Post-Mortem February 27, 2019
(all times in Mountain Standard Time)
1:30pm - An issue was identified by the team where call volume was abnormally low and began to investigate.
1:33pm - it was identified that Calgary was having trouble processing calls and registrations from devices. This was immediately escalated to our softswitch vendor while we investigated the core logs.
1:34pm - We attempted to redirect all traffic to the support Ottawa and Vancouver servers with a SIP 503 Redirect.
1:56pm - At the request of the softswitch vendor after investigating the system logs, a core reboot was completed on Calgary to restore services.
2:09pm - Calgary remained stable for a few minutes then proceeded to continue to fail to process calls again.

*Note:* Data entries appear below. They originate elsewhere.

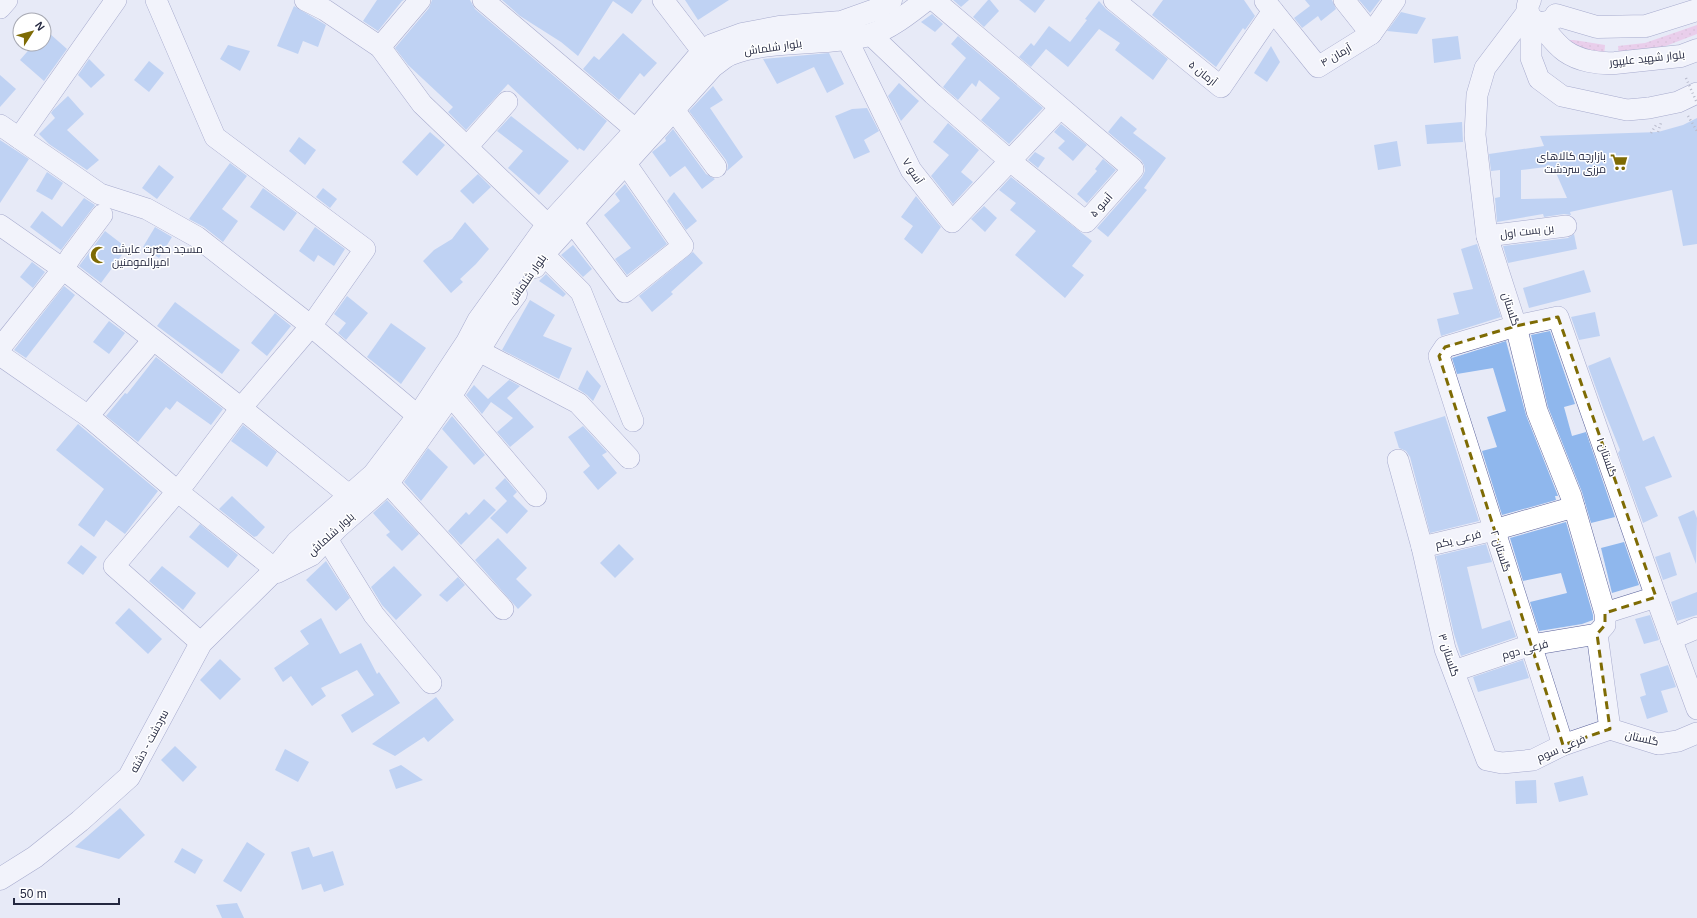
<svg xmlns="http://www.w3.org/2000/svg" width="1697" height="918" font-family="Helvetica,Cairo,sans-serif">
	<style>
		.grass { fill: url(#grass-dots) }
		.building { fill: #8fb7ed; fill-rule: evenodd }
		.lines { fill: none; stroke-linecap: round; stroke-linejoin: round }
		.minor-casing { stroke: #59619a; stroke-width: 22 }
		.major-casing { stroke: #59619a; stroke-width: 23 }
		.path { stroke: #7d8194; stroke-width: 2.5; stroke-dasharray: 1 3; stroke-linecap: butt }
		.minor { stroke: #fff; stroke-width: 21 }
		.major { stroke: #fff; stroke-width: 22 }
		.path-bridge { stroke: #7d8194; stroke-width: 2.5; stroke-dasharray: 1 3; stroke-linecap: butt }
		.marked { fill: none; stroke: #7e6b04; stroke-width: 3; stroke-dasharray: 8 5; stroke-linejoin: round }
		.labels { text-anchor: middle; stroke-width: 3; stroke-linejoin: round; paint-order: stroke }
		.street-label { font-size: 11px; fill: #242840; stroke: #fff }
		.poi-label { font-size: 11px; fill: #242840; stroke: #fff; text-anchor: end }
	</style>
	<defs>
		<pattern id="grass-dots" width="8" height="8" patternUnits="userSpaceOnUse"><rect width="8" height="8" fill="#ecaddb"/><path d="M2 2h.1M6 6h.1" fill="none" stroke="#ca95bd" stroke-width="1.8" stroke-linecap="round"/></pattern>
	</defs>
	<rect width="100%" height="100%" fill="#e7eaf7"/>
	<!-- grass -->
	<g class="grass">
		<path d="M1697,25V34L1663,47L1619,54L1618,46L1645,43Z"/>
		<path d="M1568,40H1574L1605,45L1604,56L1569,49Z"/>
	</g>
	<!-- building -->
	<g class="building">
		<path d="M377,0H404L402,1L378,31L363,21Z"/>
		<path d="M432,0H470L475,9L607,121L584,151L579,148L578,150L508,84L466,130L448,112L453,107L408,65L395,48L429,8Z"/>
		<path d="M502,0H642L632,14L613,1L578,56L561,42L520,16Z"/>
		<path d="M685,0H729L698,20Z"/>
		<path d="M953,0H969L961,7Z"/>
		<path d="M988,0H990L999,11L984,27L973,17Z"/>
		<path d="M1019,0H1045L1035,13Z"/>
		<path d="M1163,0H1244L1255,16L1245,30L1243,28L1216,67L1152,15Z"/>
		<path d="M1305,0H1332L1336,9L1321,21L1318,16L1302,28L1294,18L1310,6Z"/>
		<path d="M1359,0H1380L1370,13Z"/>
		<path d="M1099,1L1106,9L1168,59L1153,80L1115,50L1120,43L1099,29L1068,67L1046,49L1031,67L1019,57L1031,43L1034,46L1049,26L1070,42L1087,20L1085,19Z"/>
		<path d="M294,6L326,25L318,47L303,41L298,54L277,46Z"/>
		<path d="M1401,12L1426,18L1417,34L1387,31Z"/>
		<path d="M932,14L943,24L935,32L921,22Z"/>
		<path d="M49,33L67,49L44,81L20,60L33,45L36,48L40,44H44V39Z"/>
		<path d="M623,33L657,63L644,77L640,73L619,100L583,69L594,56L599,60Z"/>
		<path d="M958,36L1043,108L1009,144L981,120L1000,98L979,80L976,87L972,83L958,100L943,87L966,58L951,44Z"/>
		<path d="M1458,36L1461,59L1434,63L1432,39Z"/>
		<path d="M228,45L250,51L240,71L220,59Z"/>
		<path d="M1271,46L1280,62L1267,82L1254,73Z"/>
		<path d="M829,53L844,84L827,93L814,67L777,84L763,59Z"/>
		<path d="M89,59L105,75L91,88L78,75Z"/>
		<path d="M149,61L164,73L149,92L134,80Z"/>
		<path d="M0,75L16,89L0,107Z"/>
		<path d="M899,83L919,101L901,121L888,96Z"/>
		<path d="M713,86L723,100L710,108L743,157L727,171L728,165L726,160L689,111Z"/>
		<path d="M68,96L84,114L67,130L99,160L87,170L49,144L39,134L55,118L51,113L53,110Z"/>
		<path d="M867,108L879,131L864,140L870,152L854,159L835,116L852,109Z"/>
		<path d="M511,116L569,161L539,195L508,168L523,151L497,131Z"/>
		<path d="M1121,116L1137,129L1133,133L1166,158L1144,188L1147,190L1108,237L1097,228L1142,177L1145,171L1144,165L1141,160L1108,132Z"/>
		<path d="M1697,118V244L1683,246L1672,190L1570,212L1571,215L1564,214L1544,217L1543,214L1497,222L1495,198L1500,197V170L1491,171L1489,154L1544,146L1540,136L1658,132L1683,125ZM1553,166L1567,198L1521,199V170Z"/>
		<path d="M1462,122L1463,142L1427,144L1425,125Z"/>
		<path d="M948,123L979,150L961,172L973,182L953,204L931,176L949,155L933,142Z"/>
		<path d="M1061,124L1087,145L1073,161L1058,148L1065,141L1054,132Z"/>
		<path d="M673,129L706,174L715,179L702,189L685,166L670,177L652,152L666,141L665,138Z"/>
		<path d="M430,132L445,145L417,176L402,162Z"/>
		<path d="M299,137L316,150L305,165L289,151Z"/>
		<path d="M0,140L29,159L0,203Z"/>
		<path d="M1397,141L1401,166L1378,170L1374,145Z"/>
		<path d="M1035,152L1045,158L1038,168L1028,160Z"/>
		<path d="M1103,159L1116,170L1087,203L1077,194L1097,171L1095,169Z"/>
		<path d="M230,163L247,176L222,209L238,221L223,242L204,227L189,219Z"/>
		<path d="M159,165L174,177L157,199L142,188Z"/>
		<path d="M47,172L63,183L52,200L36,191Z"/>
		<path d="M478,174L491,187L473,204L460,191Z"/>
		<path d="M1011,177L1092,241L1072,266L1084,275L1065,298L1015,255L1036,231L1010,210L1016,203L999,190Z"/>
		<path d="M625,184L667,244L627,275L615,259L631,248L604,215L620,201L615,194Z"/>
		<path d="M263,188L297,213L284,231L250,207Z"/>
		<path d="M323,188L337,199L330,208L316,197Z"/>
		<path d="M674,192L697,221L686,230L667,201Z"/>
		<path d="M916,196L941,227L922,254L904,239L913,226L901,217Z"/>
		<path d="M84,198L95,205L61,250L30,227L42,211L62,227Z"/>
		<path d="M984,206L997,218L985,232L971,219Z"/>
		<path d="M465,222L489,249L476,264L460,279L463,282L451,293L423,261L434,250L452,239Z"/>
		<path d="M155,227L172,237L159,258L143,247Z"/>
		<path d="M315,227L345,249L334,266L318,255L314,262L299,251Z"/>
		<path d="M105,231L127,248L101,283L79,266Z"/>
		<path d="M1574,234L1577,249L1508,263L1503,246L1568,238Z"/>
		<path d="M1477,244L1501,317L1441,336L1437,319L1459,314L1453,293L1473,289L1461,249Z"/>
		<path d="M573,245L592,269L583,277L561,255Z"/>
		<path d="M693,252L703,263L671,292L673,294L652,312L639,296Z"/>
		<path d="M32,262L45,272L33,288L20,277Z"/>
		<path d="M1584,270L1591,292L1529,308L1523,288Z"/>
		<path d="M546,274L566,294L563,297L539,281Z"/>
		<path d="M64,286L75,295L26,358L14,350Z"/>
		<path d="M347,296L368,313L346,340L338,333L346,323L334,314Z"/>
		<path d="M530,300L555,315L543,336L572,348L559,379L502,350Z"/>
		<path d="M175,302L240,350L222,374L157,326Z"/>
		<path d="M1595,312L1600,336L1579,340L1571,317Z"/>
		<path d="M275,313L291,326L267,356L251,343Z"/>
		<path d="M109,321L125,333L109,354L93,342Z"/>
		<path d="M391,323L426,348L401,384L367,357Z"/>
		<path d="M1550,331L1575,404L1564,407L1572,436L1586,432L1615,517L1591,523L1582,492L1548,407L1531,335Z"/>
		<path d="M1506,341L1526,415L1558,496H1555L1556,500L1502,515L1482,451L1497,447L1487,417L1506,411L1493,368L1457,374L1452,358Z"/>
		<path d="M156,357L223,409L211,425L177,401L170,410L166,407L138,442L106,416L125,393L127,394Z"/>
		<path d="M1610,357L1643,441L1654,436L1672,477L1645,487L1658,516L1643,523L1618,453L1620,450L1603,408L1588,366Z"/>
		<path d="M587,370L601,386L593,401L587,395L578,389Z"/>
		<path d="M509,380L520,386L507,398L534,427L510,447L497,432L513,418L491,402L482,414L466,395L474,385L488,399Z"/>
		<path d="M452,416L485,455L474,465L442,429Z"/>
		<path d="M1445,416L1479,521L1430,533L1410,457L1406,451L1399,448L1394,432Z"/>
		<path d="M78,424L158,491L125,534L106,520L94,537L78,525L104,489L56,450Z"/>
		<path d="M243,425L277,452L267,467L231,441Z"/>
		<path d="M583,426L607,452L602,455L617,473L598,490L583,472L590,466L568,437Z"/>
		<path d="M428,448L448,467L421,501L404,482Z"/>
		<path d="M505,478L517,492L513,496L528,511L507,534L490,518L507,501L495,488Z"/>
		<path d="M232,496L265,527L257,536L254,537L219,509Z"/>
		<path d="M484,499L496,510L461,545L448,531L466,512L469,515Z"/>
		<path d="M387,500L419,534L402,551L386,535L390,532L373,513Z"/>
		<path d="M1694,510L1697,518L1696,564L1678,517Z"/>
		<path d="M1566,522L1593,615V620L1582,624L1539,631L1530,602L1567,593L1561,573L1523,581L1510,538Z"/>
		<path d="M200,524L238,555L228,568L189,537Z"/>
		<path d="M498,538L527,568L516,579L532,595L518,609L475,560Z"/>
		<path d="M1624,542L1639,585L1612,593L1601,548Z"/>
		<path d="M619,544L634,559L615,578L600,563Z"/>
		<path d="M1486,544L1492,562L1467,567L1482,629L1510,620L1516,637L1461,656L1454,634L1436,556Z"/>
		<path d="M81,545L97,557L83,575L67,563Z"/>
		<path d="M1670,552L1677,575L1663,580L1655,557Z"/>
		<path d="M326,561L350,598L336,611L306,580Z"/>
		<path d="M162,566L196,593L183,610L149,581Z"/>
		<path d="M394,566L422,595L396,620L382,605L371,587Z"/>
		<path d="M458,577L465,585L447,602L439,595Z"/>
		<path d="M1697,592V615L1677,621L1671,602Z"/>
		<path d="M129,608L162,639L148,654L115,623Z"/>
		<path d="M1650,615L1659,640L1644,644L1635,619Z"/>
		<path d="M321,618L340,654L361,643L377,674L379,672L400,703L352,733L341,715L374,695L357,670L321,688L326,696L312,706L291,676L283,682L274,668L309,644L300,631Z"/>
		<path d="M220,659L241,679L220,700L200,680Z"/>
		<path d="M1523,660L1529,678L1478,692L1473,677Z"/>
		<path d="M1668,665L1676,687L1661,691L1668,712L1647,719L1640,697L1646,695L1640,674Z"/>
		<path d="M436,697L454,720L428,742L424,737L395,756L372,744Z"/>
		<path d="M175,746L197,767L183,782L161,760Z"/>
		<path d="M285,749L309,762L298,782L275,770Z"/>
		<path d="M401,765L423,780L396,789L389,770Z"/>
		<path d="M1583,776L1588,795L1559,802L1554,783Z"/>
		<path d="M1536,780L1537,803L1516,804L1515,781Z"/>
		<path d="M120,808L145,835L119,859L75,847Z"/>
		<path d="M247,842L265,854L241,892L223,881Z"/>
		<path d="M309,847L313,857L333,851L344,885L324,892L321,884L302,890L291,852Z"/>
		<path d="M182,848L203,860L195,874L174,862Z"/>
		<path d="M237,903L244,918H222L216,905Z"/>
	</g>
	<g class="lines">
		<!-- minor casing -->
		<g class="minor-casing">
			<g id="minor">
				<path d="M116,0L19,138L100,194L147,209L197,237L311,326L418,416"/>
				<path d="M156,0L215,137L365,249L311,326L241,408L186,481L114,566L201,643"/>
				<path d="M305,0L325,10L380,47L422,104L548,225"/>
				<path d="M483,0L636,130"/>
				<path d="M663,0L703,52"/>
				<path d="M1114,0L1221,87L1273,11"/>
				<path d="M1344,0L1371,34"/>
				<path d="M1265,1L1318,67L1371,34L1395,0"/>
				<path d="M0,8L7,0"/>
				<path d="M1528,11L1485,68L1477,95L1475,135L1487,236L1516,326L1537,411L1571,496L1605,613V625L1597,634L1610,729"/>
				<path d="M1531,18V58L1539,79L1562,96L1627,110L1649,108L1678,102L1697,93"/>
				<path d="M871,35L933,94L1009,160L1086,222L1133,169L934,0"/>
				<path d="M847,39L911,170L952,222L1060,108"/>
				<path d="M380,47L420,0"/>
				<path d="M674,110L716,167"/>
				<path d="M0,125L19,138"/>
				<path d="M467,147L507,102"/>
				<path d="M572,222L625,292L683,246L626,164"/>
				<path d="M0,225L63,269L72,255L102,215"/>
				<path d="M1487,236L1566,226"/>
				<path d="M544,255L581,292L633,421"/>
				<path d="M0,348L63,269L241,408L350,496"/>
				<path d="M479,351L578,403L629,458"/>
				<path d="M0,355L88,416L153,340"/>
				<path d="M451,396L536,496"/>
				<path d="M88,416L177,491L275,569"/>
				<path d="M1398,460L1422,547L1445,649L1487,760L1502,763L1533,760L1563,745L1610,729"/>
				<path d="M388,483L503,609"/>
				<path d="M327,539L374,615L431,683"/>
				<path d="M1422,547L1494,530L1574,507"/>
				<path d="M1605,613L1656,597"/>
				<path d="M1671,639L1697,628"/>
				<path d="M1454,671L1531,645L1597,634"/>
				<path d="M1610,729L1658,744L1678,741L1697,733"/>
				<path d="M1563,745L1439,356L1445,347L1516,326L1558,317L1656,597L1697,709"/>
			</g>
		</g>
		<!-- major casing -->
		<g class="major-casing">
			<g id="major">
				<path d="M1530,0C1521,16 1539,30 1553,19"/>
				<path d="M1556,15L1597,27L1646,26L1697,10"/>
				<path d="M1539,23C1547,32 1555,44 1565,51C1579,61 1599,64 1615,63L1681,56L1697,50"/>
				<path d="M535,267L549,248L713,66C719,62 725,56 731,54C772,38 826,46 869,35C888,30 911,12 926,0"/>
				<path d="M277,572L311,555L337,528L388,483L455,389L500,316L516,294"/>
				<path d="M0,879L35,857L80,821L129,777L201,643L269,576L297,542L374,474L418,416L467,342L478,321L542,232L636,130L697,58L712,45L742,34L779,27L841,22L875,10L891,0"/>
			</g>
		</g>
		<!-- path -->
		<g class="path">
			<path d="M1688,116L1697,131"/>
			<path d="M1658,132L1661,123"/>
			<path d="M1651,133L1656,125"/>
		</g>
		<!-- minor -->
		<use href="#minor" class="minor"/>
		<!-- major -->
		<use href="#major" class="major"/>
		<!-- path-bridge -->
		<path class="path-bridge" d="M1686,78L1697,103"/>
	</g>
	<!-- marked area -->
	<path d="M0 0H1697V918H0ZM1558,317L1656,597L1605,613V625L1597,634L1610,729L1563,745L1439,356L1445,347L1516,326Z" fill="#e7eaf7" fill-opacity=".55" fill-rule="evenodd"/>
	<path class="marked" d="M1558,317L1656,597L1605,613V625L1597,634L1610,729L1563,745L1439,356L1445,347L1516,326Z"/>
	<!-- icons -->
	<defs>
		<g id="supermarket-bare" transform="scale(1.38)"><path d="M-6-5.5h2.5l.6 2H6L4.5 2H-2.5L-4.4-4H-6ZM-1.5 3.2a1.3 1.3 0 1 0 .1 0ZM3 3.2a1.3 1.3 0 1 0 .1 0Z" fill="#7e6b04" stroke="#fff" stroke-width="2.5" paint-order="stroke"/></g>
		<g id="mosque-bare" transform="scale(1.38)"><path d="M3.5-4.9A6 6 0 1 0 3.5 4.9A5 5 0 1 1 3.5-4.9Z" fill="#7e6b04" stroke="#fff" stroke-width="2.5" paint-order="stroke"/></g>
	</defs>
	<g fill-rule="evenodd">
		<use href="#supermarket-bare" x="1619" y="162"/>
		<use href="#mosque-bare" x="99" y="255"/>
	</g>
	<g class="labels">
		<!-- street labels -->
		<g class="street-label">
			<text transform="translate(773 47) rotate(-8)" y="4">بلوار شلماش</text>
			<text transform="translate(1336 55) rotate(-30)" y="4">آرمان ۴</text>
			<text transform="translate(1647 58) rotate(-6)" y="4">بلوار شهید علیپور</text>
			<text transform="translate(1203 73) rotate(39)" y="4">آرمان ۵</text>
			<text transform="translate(913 171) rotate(57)" y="4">آسو ۷</text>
			<text transform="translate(1101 205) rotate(-48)" y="4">آسو ۵</text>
			<text transform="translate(1527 231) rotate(-7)" y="4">بن بست اول</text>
			<text transform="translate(527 279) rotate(-55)" y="4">بلوار شلماش</text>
			<text transform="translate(1511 309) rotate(72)" y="4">گلستان</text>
			<text transform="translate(1607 457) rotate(71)" y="4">گلستان ۱</text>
			<text transform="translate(331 534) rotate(-42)" y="4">بلوار شلماش</text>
			<text transform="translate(1458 539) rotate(-14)" y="4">فرعی یکم</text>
			<text transform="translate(1501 551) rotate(72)" y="4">گلستان ۲</text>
			<text transform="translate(1525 649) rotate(-15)" y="4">فرعی دوم</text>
			<text transform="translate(1449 655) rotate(72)" y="4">گلستان ۳</text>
			<text transform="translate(1642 738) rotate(13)" y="4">گلستان</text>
			<text transform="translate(149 741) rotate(-62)" y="4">سردشت - دشته</text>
			<text transform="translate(1561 748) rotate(-23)" y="4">فرعی سوم</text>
		</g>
		<!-- poi labels -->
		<g class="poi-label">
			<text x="1606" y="160">بازارچه کالاهای<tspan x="1606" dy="13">مرزی سردشت</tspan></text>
			<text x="112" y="253" text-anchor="start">مسجد حضرت عایشه<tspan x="112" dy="13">امیرالمومنین</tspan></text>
		</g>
	</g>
	<!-- north arrow -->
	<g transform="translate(32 32) rotate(54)"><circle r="19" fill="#ffffff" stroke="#a7a9b3"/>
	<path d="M0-3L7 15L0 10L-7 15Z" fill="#7e6b04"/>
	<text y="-6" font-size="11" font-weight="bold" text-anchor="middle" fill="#242840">N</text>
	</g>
	<!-- scale -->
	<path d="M14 898v6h105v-6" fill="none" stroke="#242840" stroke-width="2"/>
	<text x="20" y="898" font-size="12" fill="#242840" stroke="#ffffff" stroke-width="3" paint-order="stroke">50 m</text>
</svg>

2:10pm - A second core restart was completed and 503 was left in place until further investigation from the softswitch engineering team could be completed.
At this point most endpoints and calls were properly failed over to either Ottawa or Vancouver. Inbound and Outbound calls were being redirected from Calgary and process by Ottawa and Vancouver.
During this period some phones were unable to failover or were connected manually (such as SIP Trunks, softphones, manually configured devices, paging devices) to Calgary and could not fail over. These were offline during this period.
2:15pm - We began reaching out to customers with phones that do not support DNS-SRV for failover to assist with directing their traffic.
2:50pm - It was discovered that some SIP trunks were not configured properly to fail over and we began working to provide an solution for any out of service trunks.
3:00pm - An issue with SIP over TLS was discovered to be the culprit for the calls and registrations not processing. We began adjusting Calgary to disable TLS processing and began testing to confirm failure would not re-occur.
3:03pm - Once a solution was found for SIP trunks without failover, we reached out to partners to point them to sip.siplogin.ca which provides fail over without DNS-SRV.
3:15pm - After successfully verifying the issue would not persist we brought Calgary back online with limited functionality for TLS.
TLS should be impacting very few customers and only those likely with SIP ALG challenges moved to TLS to circumvent the SIP ALG configuration in the local network. If your phone is still unable to connect or make calls, please contact support and we will assist.
The Softswitch vendor has a patch being developed to resolve the TLS issue. There is no specific timeline when it will be available but we will provide a maintenance notification once it is available.
We believe all services have been restored in Calgary and we will be monitoring. contact support if you are experiencing any further issues.
Calls and phones should fail over to our other Data Centers in Ottawa and Vancouver. We'll update this alert as soon as services in Calgary are normalized.
At this time we are investigating intermittment issues affecting some calls.